**WHAT IS NEEDED**
Each of the lines below must be written out exactly as shown.

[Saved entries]
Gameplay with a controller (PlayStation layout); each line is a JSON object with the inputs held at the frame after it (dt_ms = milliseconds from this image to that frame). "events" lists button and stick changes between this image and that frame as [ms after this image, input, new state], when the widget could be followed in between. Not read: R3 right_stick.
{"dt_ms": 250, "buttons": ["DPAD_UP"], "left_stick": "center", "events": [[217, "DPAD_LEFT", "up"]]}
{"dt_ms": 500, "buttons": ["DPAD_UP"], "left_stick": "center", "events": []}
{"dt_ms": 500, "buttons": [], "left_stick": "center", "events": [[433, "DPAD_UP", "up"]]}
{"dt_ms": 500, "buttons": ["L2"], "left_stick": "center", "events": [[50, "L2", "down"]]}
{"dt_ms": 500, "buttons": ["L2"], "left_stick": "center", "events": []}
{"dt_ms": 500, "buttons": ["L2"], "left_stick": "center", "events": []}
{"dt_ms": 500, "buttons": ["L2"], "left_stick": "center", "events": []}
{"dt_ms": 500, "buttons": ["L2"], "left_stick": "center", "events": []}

**RESULT OF THE TASK**
Gameplay with a controller (PlayStation layout); each line is a JSON object with the inputs held at the frame after it (dt_ms = milliseconds from this image to that frame). "events" lists button and stick changes between this image and that frame as [ms after this image, input, new state], when the widget could be followed in between. Not read: R3 right_stick.
{"dt_ms": 250, "buttons": ["DPAD_UP"], "left_stick": "center", "events": [[217, "DPAD_LEFT", "up"]]}
{"dt_ms": 500, "buttons": ["DPAD_UP"], "left_stick": "center", "events": []}
{"dt_ms": 500, "buttons": [], "left_stick": "center", "events": [[433, "DPAD_UP", "up"]]}
{"dt_ms": 500, "buttons": ["L2"], "left_stick": "center", "events": [[50, "L2", "down"]]}
{"dt_ms": 500, "buttons": ["L2"], "left_stick": "center", "events": []}
{"dt_ms": 500, "buttons": ["L2"], "left_stick": "center", "events": []}
{"dt_ms": 500, "buttons": ["L2"], "left_stick": "center", "events": []}
{"dt_ms": 500, "buttons": ["L2"], "left_stick": "center", "events": []}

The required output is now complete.